A recent straw poll conducted on the My Business site found that of the 148 respondents, only a third (36.5 per cent) think these measures by the Reserve Bank and the federal government will have a positive impact on the economy.
But a greater proportion — 48.6 per cent — feel they won’t make a scrap of difference, while a further 6.1 per cent were unsure either way.
Of greatest concern was the fact that almost one in 10 respondents (8.8 per cent) actually feel the cuts will negatively impact the already weak economy.
The Reserve Bank has expressed concerns that our unemployment rate is heading higher and that wages growth will continue to track below average levels.
Meanwhile, inflation has remained below the central bank’s 2 to 3 per cent target band in all but two of the last 16 quarters (four years). It last punched above the 2 per cent level, briefly, in June 2018 (to 2.1 per cent), before falling back to its previous level of 1.9 per cent in the very next quarter.
Property market shows signs of life
Despite the sentiments among the business community, property buyers appear to have regained confidence in the market, with auction clearance rates soaring in recent weeks.
Figures from property data firm CoreLogic revealed an initial clearance rate of 70.4 per cent nationally, meaning that almost three in four homes taking to auction in the week to 11 August found a buyer.
In Melbourne, Australia’s largest auction market, 73.2 per cent of homes sold at or before auction. The figure was even higher in Sydney, with 81.2 per cent of properties sold.
CoreLogic said that, as these results are only preliminary and tend to track slightly lower as final results are compiled, the clearance rate will ease slightly.
However, it noted that figures are strong, which is attributed at least in part to the economic stimulus of interest rate and tax cuts.

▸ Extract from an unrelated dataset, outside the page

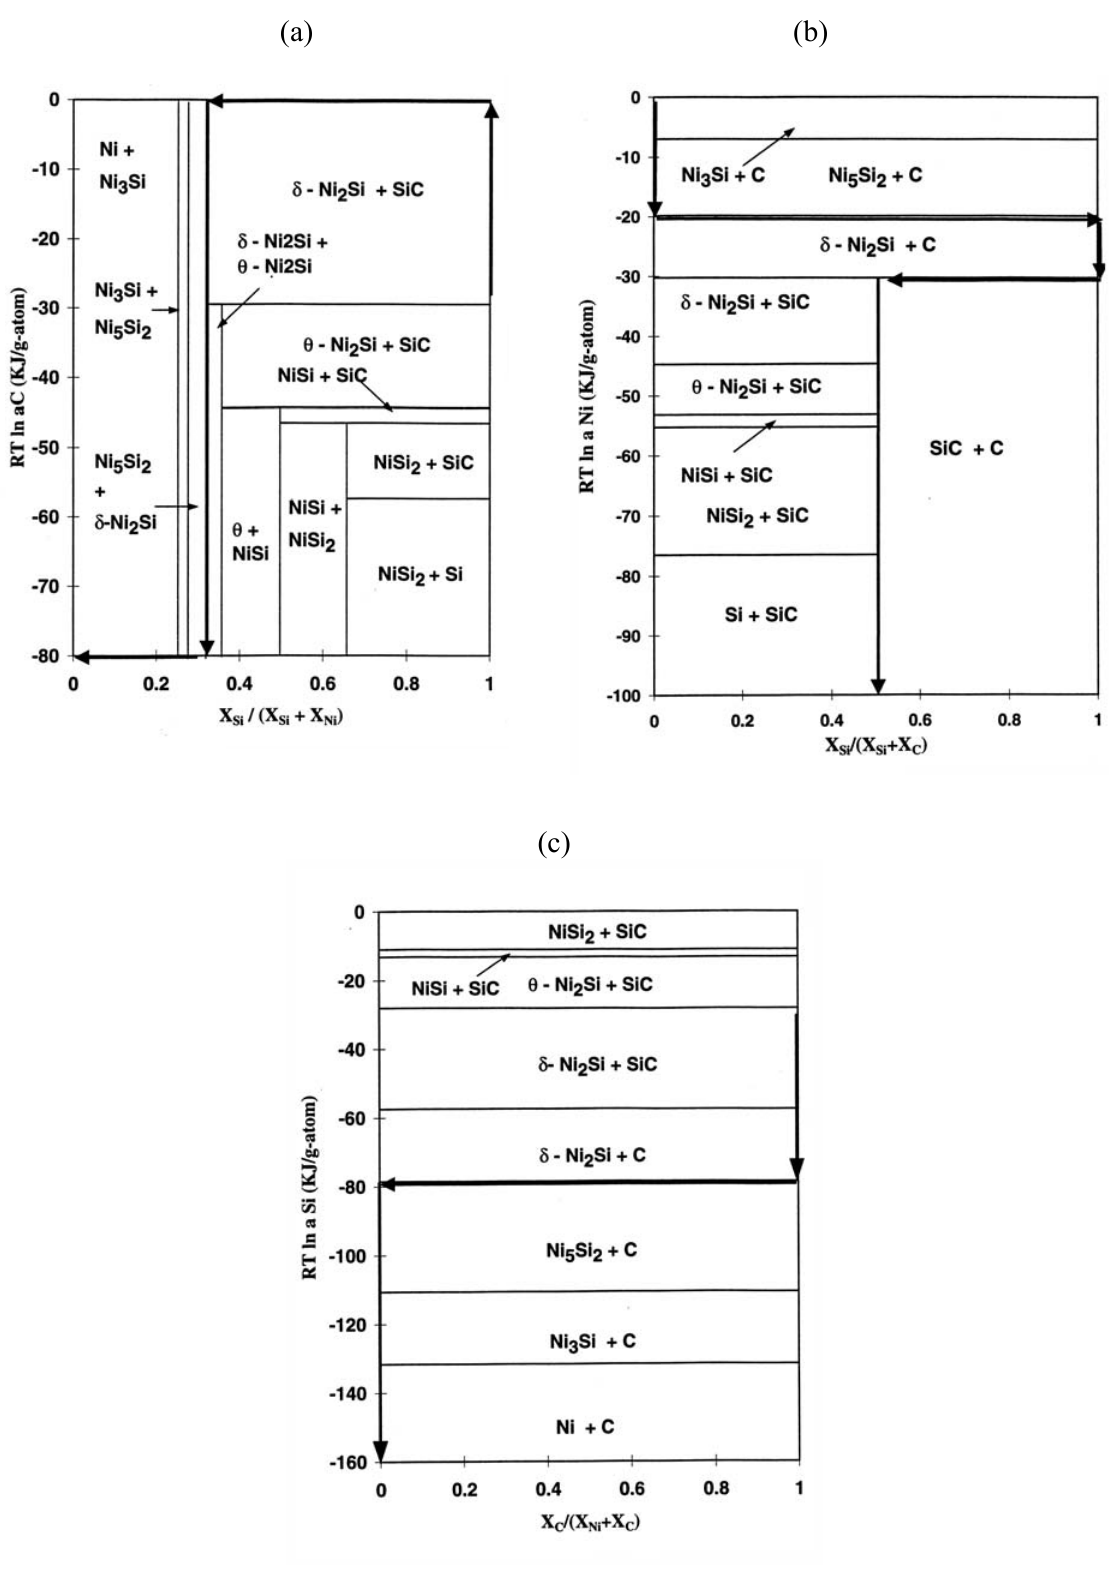
Figure 7. The chemical potential diagrams with diffusion pathway of the Si-C-Ni system (a) with respect to carbon, (b) with respect to nickel, (c) with respect to silicon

“The consistent trend where final clearance rates hold above the 70 per cent mark impl[ies] the market is responding to the stimulus of lower mortgage rates, improved sentiment following the federal election and lower serviceability tests for borrowers as well as low advertised stock levels,” it said.

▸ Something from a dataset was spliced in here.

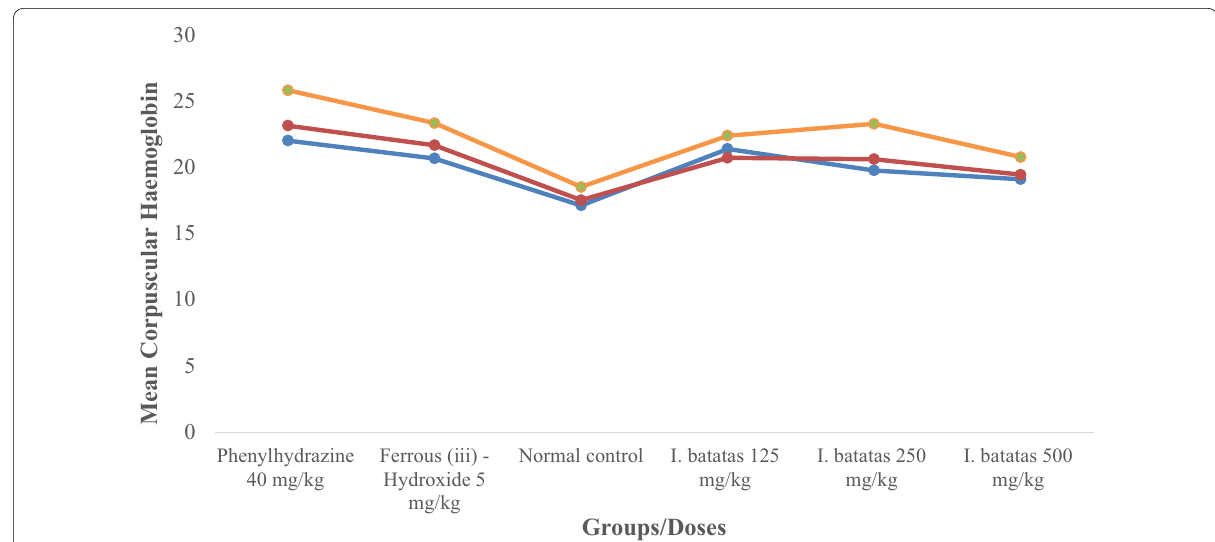
Fig. 7 Effect of Ipomoea batatas L . n-Hexane leaves extract on mean corpuscular haemoglobin in phenylhydrazine-induced anaemic rats. Blue— day 1, red—day 7, orange—day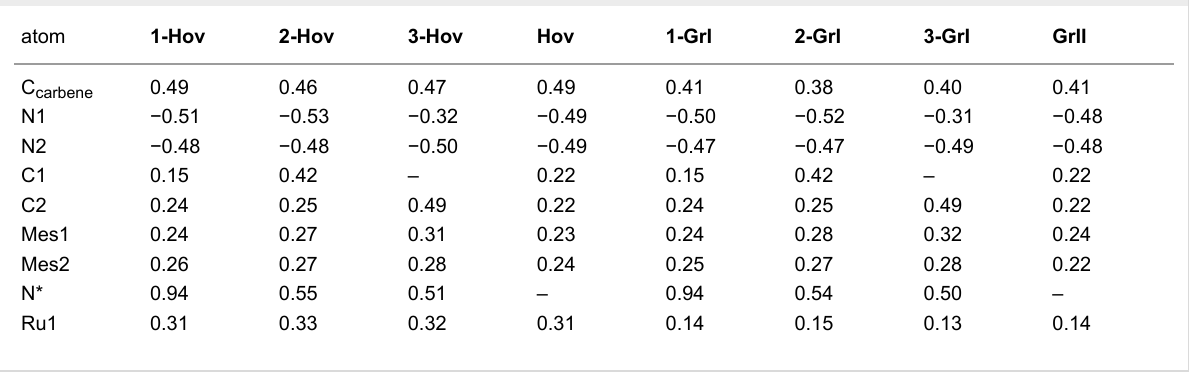
Table 5: Natural partial charges distribution in carbenes of 1 – 3-Hov and 1 – 3-GrI .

Stock levels — the number of properties listed for sale at a given point — have plummeted in every capital city over the past 12 months.
The biggest supply shortages of properties put on the market have been in Sydney and Melbourne, with the number of new listings down year-on-year by 28.3 per cent and 23.5 per cent, respectively.

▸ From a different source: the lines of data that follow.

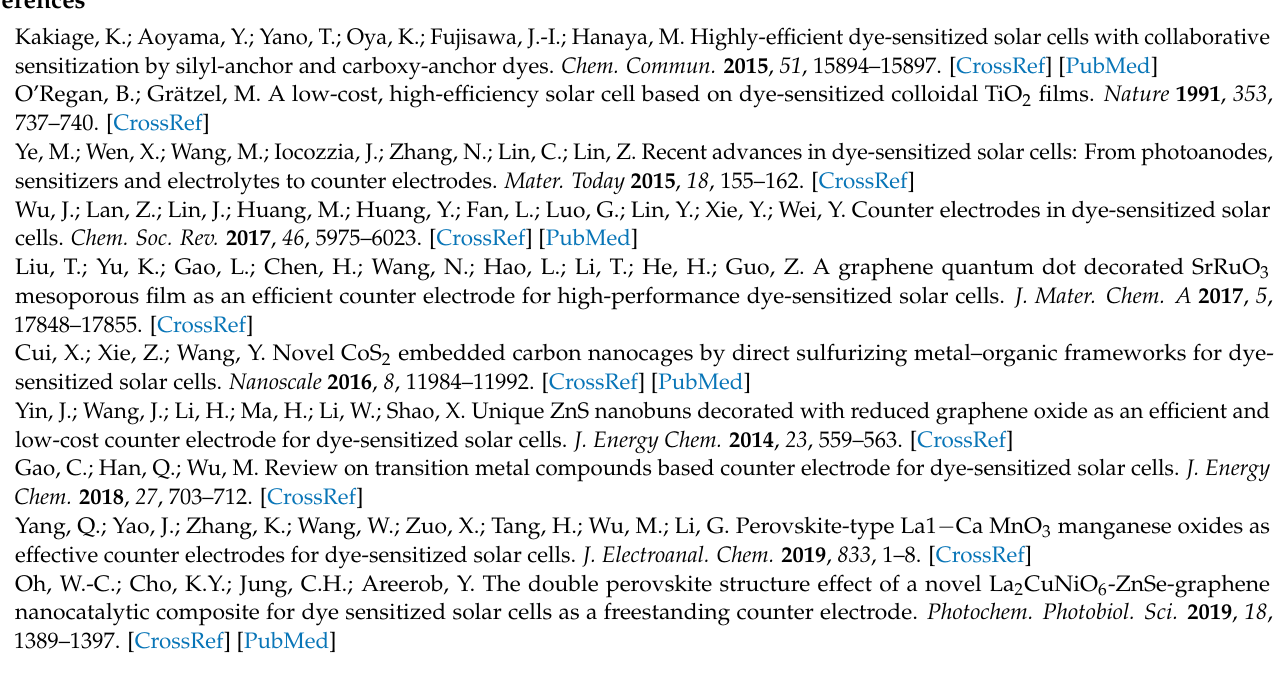
Table S1: CV, EIS, and Tafel polarization parameters for 2-L@F@CB CEs with various film thicknesses, Table S2: Photovoltaic performance of DSSCs for 2-L@F@CB CEs with various film thicknesses under AM 1.5G illumination at 100 mW · cm − 1 , Figure S8: Comparison of Different Compounds’ Prices: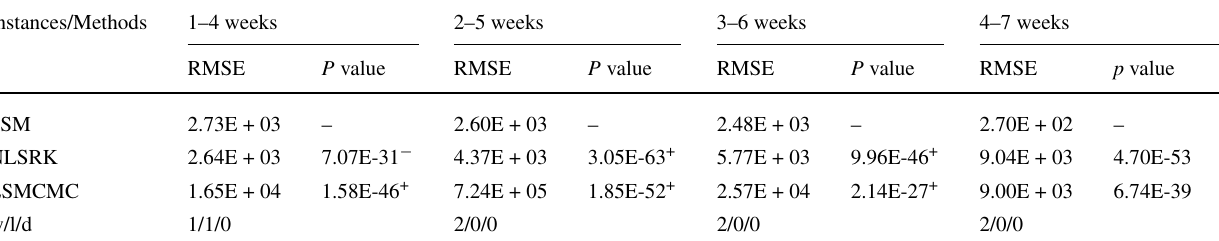
Table 8 Comparison results with numerical methods for simulation days being 21 days ( T 1 (cid:2) 21)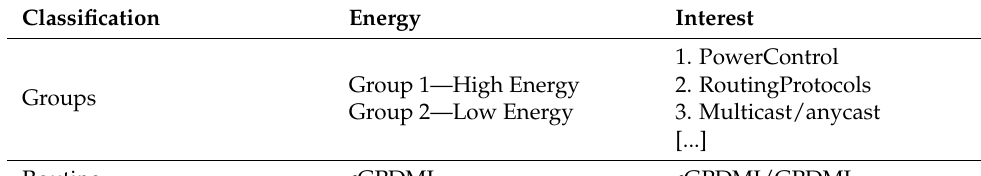
Table 7. Classification used for the formation of energy and interest groups.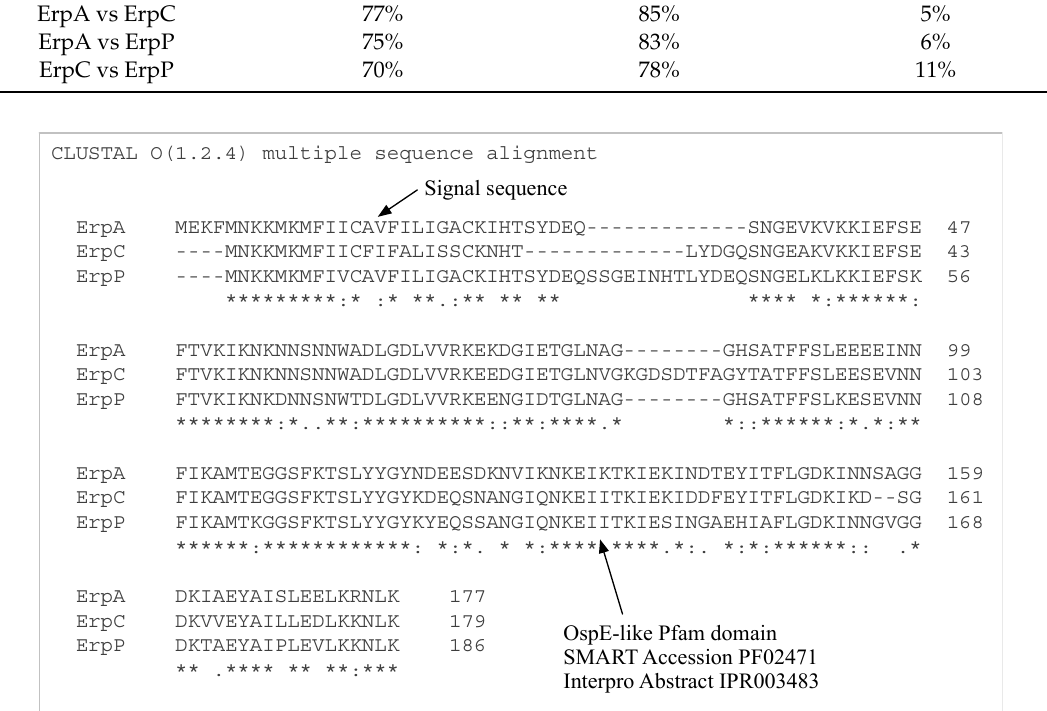
Table 3. Clustal Omega (version 1.2.4) alignment identity, similarity and gaps for Erp amino acid sequences.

All capital cities, except Darwin, recorded double-digit declines over the past 12 months, according to CoreLogic, while Darwin saw volumes fall by 8.7 per cent.
That lack of supply, combined with greater demand as buyers look to cash in on low interest rates, appears to be driving sales activity, and looks to be arresting the fall in house prices.
CoreLogic said that house prices actually rose over the past month in Sydney (up by 0.2 of a percentage point), Melbourne and Brisbane (both up by 0.1 of a percentage point).
The firm also noted that mortgage market activity has increased over the past month in every state but Tasmania, led by a 10.7 per cent spike in Western Australia.